Three and a half years later, after graduating with distinction in English Literature and Professional Writing, I realize how much I’ve learned and developed. I went from writing cringeworthy English prose to getting paid to write by American companies and getting articles published. I can also see the hardships, the failures, and the doubts – the moments when I wondered if I’d made the right decision to study in my second language.

Amid all this confusion, though, there’s one thing I always knew for sure: you welcomed me with open arms, making me feel like I belonged and would succeed. This kept me going. I never once thought of giving up.

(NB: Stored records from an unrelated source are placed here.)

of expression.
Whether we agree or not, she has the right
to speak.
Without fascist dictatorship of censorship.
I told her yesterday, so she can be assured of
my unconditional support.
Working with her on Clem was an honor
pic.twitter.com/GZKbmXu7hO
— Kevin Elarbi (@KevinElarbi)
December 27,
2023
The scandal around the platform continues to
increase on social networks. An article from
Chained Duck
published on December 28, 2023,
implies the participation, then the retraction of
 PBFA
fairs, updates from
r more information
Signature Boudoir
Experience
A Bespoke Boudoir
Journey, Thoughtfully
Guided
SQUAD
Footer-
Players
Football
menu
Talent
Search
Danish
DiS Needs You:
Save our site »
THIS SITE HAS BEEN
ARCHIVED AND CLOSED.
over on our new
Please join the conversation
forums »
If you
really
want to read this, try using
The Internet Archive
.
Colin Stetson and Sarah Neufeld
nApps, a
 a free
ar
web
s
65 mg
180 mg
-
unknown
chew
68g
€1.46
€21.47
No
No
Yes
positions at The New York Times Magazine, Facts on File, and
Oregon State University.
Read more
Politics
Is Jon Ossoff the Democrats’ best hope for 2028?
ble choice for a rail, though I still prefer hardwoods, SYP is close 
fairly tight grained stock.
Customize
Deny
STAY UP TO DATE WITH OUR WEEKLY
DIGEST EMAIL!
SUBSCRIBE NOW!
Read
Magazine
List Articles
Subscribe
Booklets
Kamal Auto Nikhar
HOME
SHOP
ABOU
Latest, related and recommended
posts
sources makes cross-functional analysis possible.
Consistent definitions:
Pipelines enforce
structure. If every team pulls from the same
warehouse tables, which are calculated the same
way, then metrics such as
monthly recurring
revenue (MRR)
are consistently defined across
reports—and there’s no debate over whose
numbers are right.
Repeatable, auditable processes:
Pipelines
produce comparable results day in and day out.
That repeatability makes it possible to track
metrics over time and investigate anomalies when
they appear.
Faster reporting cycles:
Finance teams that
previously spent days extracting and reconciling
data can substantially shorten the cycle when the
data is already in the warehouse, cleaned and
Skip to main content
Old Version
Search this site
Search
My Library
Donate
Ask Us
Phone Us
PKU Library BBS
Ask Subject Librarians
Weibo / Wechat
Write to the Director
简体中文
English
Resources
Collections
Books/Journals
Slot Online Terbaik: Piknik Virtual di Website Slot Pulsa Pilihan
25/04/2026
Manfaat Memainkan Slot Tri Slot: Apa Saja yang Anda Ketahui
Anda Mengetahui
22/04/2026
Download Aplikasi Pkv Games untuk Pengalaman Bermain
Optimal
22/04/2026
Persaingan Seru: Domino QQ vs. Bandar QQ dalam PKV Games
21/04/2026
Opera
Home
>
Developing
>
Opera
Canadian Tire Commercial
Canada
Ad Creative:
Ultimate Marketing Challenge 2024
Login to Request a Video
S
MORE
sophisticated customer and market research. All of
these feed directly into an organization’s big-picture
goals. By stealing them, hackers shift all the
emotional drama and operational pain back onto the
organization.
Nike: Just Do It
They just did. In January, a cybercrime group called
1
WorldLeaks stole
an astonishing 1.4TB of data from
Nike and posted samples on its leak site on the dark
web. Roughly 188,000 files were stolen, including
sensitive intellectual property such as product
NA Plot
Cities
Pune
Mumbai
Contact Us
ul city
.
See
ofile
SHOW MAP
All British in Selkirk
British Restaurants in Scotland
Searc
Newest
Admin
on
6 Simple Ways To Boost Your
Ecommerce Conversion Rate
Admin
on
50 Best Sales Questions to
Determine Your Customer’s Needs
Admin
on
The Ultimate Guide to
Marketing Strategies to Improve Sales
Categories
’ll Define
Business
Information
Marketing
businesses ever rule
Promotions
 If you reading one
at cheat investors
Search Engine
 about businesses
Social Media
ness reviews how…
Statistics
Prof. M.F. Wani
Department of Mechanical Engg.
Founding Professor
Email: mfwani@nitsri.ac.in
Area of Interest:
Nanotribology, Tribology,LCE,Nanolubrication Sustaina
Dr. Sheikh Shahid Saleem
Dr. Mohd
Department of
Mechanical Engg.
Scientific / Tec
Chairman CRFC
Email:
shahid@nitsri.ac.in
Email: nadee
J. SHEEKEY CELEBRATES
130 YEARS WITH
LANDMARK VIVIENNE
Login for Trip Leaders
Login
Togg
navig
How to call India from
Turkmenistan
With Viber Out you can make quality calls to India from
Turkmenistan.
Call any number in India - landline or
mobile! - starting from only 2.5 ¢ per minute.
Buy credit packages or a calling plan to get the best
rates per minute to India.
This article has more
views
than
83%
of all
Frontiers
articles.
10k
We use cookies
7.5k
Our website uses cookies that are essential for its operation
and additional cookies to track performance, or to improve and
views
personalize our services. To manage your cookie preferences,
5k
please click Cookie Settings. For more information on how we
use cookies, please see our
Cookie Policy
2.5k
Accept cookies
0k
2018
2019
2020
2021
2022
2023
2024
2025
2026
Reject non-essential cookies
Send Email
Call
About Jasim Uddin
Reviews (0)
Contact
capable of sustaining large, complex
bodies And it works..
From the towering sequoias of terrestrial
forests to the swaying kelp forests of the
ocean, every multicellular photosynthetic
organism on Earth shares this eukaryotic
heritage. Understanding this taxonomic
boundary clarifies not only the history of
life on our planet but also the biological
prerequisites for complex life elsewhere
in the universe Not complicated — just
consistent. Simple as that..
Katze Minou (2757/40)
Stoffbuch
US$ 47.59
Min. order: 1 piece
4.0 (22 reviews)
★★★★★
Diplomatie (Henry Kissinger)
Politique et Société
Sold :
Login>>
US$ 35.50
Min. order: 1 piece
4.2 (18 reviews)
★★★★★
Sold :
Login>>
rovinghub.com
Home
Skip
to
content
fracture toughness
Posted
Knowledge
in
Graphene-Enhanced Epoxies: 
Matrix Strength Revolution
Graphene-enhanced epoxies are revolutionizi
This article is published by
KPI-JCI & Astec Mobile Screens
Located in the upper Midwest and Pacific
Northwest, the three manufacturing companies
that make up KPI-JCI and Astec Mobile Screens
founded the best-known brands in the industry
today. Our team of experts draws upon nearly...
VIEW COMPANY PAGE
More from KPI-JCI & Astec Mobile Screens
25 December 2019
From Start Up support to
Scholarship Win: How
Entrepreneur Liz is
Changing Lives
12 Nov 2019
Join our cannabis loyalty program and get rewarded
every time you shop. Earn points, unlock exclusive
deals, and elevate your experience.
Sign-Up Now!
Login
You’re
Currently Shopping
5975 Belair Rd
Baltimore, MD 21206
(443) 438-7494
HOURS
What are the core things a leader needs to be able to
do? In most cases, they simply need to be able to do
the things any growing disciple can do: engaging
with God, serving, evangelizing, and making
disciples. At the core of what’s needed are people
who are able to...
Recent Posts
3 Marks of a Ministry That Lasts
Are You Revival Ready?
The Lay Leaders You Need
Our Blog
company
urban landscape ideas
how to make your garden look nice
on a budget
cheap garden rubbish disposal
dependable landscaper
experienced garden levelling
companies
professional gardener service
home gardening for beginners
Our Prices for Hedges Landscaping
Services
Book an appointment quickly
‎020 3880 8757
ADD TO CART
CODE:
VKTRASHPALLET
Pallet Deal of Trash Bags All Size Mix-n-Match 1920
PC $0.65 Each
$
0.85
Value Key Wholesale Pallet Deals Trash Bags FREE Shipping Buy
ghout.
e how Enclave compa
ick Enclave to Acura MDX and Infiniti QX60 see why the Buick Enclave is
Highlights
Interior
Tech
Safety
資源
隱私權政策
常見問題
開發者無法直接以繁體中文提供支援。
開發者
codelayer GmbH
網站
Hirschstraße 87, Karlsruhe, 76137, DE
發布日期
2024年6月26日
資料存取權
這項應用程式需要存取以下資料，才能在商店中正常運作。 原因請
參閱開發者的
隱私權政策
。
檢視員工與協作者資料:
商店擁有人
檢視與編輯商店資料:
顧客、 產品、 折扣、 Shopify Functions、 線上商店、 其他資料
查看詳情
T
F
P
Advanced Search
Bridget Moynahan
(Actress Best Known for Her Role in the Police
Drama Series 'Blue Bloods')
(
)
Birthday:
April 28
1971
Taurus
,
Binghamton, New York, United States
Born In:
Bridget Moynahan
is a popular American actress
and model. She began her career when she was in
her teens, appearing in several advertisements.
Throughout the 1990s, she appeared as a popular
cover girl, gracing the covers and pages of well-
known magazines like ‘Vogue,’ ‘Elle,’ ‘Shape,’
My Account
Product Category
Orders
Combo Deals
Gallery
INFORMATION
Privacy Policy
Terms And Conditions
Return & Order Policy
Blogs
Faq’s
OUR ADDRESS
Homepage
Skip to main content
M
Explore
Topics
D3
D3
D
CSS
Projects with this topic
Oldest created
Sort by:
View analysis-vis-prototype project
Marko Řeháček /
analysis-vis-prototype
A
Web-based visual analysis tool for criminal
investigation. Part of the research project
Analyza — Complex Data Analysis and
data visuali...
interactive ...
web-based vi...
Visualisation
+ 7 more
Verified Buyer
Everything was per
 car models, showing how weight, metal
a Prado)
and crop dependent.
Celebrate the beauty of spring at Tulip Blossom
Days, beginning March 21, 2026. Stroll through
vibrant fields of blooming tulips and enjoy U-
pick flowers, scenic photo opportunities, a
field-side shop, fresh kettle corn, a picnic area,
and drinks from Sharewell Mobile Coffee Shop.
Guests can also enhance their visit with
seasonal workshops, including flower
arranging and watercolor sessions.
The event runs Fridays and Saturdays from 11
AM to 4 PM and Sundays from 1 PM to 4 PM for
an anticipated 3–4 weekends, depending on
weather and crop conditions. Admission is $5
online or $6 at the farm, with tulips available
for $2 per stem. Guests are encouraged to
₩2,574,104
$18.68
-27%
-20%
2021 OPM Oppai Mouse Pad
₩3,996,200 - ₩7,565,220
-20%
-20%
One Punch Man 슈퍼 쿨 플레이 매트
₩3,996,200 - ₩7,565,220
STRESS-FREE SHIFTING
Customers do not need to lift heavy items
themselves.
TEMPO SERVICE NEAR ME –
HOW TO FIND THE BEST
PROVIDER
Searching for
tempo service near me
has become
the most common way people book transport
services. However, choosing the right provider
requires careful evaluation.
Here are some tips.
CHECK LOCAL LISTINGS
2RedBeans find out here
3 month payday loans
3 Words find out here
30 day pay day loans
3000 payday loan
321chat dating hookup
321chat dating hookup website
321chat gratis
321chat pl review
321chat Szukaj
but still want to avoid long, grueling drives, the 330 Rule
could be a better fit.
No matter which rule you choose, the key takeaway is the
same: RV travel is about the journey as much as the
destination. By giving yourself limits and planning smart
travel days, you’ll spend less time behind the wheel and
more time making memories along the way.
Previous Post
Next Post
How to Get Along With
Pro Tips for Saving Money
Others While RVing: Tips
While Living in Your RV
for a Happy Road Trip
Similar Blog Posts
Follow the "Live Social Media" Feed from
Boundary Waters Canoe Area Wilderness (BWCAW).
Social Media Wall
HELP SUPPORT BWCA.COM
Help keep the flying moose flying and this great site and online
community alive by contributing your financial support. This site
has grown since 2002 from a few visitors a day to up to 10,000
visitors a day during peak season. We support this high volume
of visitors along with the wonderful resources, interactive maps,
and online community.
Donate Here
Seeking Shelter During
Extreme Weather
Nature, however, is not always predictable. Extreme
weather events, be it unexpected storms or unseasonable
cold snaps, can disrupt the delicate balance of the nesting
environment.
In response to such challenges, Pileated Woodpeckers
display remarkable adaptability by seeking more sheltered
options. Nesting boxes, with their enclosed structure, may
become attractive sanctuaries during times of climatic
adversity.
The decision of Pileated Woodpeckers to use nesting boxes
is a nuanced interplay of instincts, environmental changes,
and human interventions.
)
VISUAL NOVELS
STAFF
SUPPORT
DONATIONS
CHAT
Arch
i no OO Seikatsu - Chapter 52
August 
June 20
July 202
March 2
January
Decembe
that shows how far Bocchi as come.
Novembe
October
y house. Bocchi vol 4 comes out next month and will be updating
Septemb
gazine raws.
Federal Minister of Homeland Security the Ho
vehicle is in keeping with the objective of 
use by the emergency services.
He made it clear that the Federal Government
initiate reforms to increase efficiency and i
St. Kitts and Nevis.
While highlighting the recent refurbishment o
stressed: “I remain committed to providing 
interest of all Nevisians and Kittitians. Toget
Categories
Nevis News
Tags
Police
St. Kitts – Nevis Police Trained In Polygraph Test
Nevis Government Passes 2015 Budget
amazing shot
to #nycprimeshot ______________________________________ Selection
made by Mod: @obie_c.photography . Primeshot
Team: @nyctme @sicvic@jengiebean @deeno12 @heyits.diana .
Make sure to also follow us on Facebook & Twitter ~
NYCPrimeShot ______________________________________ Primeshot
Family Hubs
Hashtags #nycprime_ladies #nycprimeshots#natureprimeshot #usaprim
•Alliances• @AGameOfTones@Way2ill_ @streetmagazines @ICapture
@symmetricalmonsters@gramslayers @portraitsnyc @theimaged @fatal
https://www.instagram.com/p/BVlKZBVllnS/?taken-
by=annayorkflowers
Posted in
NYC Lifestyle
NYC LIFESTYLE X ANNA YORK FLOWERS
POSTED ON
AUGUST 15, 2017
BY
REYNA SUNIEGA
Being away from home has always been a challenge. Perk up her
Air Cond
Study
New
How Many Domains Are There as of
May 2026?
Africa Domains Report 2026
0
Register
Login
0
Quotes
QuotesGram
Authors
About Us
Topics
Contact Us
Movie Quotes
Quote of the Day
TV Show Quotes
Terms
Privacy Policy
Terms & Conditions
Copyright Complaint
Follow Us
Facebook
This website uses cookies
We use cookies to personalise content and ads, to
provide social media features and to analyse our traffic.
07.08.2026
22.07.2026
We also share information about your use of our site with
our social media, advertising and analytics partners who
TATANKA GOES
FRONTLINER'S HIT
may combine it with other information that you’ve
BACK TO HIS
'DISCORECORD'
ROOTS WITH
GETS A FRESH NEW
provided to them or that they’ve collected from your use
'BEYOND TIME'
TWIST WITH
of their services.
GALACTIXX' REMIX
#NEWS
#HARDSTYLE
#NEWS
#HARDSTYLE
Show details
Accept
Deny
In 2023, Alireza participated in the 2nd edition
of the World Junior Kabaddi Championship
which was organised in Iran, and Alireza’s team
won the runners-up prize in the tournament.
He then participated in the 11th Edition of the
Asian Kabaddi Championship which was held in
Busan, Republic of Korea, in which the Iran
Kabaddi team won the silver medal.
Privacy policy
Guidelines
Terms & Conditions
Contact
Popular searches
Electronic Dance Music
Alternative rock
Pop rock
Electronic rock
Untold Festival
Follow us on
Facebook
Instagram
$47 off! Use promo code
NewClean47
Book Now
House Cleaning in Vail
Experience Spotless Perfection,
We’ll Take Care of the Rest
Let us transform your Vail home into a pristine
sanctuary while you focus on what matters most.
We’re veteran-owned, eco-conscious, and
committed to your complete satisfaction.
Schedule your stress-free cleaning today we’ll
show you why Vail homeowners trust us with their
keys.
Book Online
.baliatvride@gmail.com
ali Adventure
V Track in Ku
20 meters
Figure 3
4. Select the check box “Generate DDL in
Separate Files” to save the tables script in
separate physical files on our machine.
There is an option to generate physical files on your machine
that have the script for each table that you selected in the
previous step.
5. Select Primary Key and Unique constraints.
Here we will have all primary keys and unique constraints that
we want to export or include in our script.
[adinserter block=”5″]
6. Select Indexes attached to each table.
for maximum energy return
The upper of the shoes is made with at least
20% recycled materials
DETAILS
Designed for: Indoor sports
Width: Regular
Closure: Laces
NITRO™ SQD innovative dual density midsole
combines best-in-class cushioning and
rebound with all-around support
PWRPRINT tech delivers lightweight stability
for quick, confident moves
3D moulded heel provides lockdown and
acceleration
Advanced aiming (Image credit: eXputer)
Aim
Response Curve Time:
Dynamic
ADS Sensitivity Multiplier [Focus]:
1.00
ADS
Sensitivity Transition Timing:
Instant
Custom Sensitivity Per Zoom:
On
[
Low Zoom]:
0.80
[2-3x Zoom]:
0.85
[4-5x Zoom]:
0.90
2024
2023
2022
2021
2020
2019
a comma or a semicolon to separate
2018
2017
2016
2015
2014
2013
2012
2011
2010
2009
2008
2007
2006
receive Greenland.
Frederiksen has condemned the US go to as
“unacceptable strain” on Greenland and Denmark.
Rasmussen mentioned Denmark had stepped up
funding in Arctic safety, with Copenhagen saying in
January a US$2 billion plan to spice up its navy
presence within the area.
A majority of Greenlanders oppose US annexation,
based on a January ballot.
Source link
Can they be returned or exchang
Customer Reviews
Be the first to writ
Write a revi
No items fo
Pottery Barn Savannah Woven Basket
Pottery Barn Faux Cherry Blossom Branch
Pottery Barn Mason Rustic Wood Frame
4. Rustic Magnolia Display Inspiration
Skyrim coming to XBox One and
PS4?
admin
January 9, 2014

As I look back to my undergraduate work at Concordia, what I see is a quest for self-realization made possible by a great university, a university that cares. The people I encountered here encouraged me and made the challenge fun. I still have much work to do, but the dreams I had did become true with you: I became fluent in English, I can be published – and paid – in my second language and, most astonishingly, the United States no longer feels like an unattainable dream. In the fall, I moved to Pennsylvania on a Fulbright fellowship.

Many other good things happened during my undergraduate degree, but these three things alone made every second with you worth it. There’s too much for me to say thank you for. This note is, in fact, an edited version of a letter I published on Medium. Even then, I feel like my words cannot possibly express how important you’ve been to me. I can say that I’ll always be one of your most grateful and proudest alumni, but this will always be an understatement.

With best wishes.

Léandre Larouche served as President of the Concordia Student Exchange Association and a research assistant in the Computational Linguistics at Concordia (CLaC) lab, as well as a writing assistant in the Student Success Centre. 

He studied abroad at the University of Nottingham in England and is now a Fullbright foreign language teaching assistant at Lycoming College in Williamsport, Pennsylvania.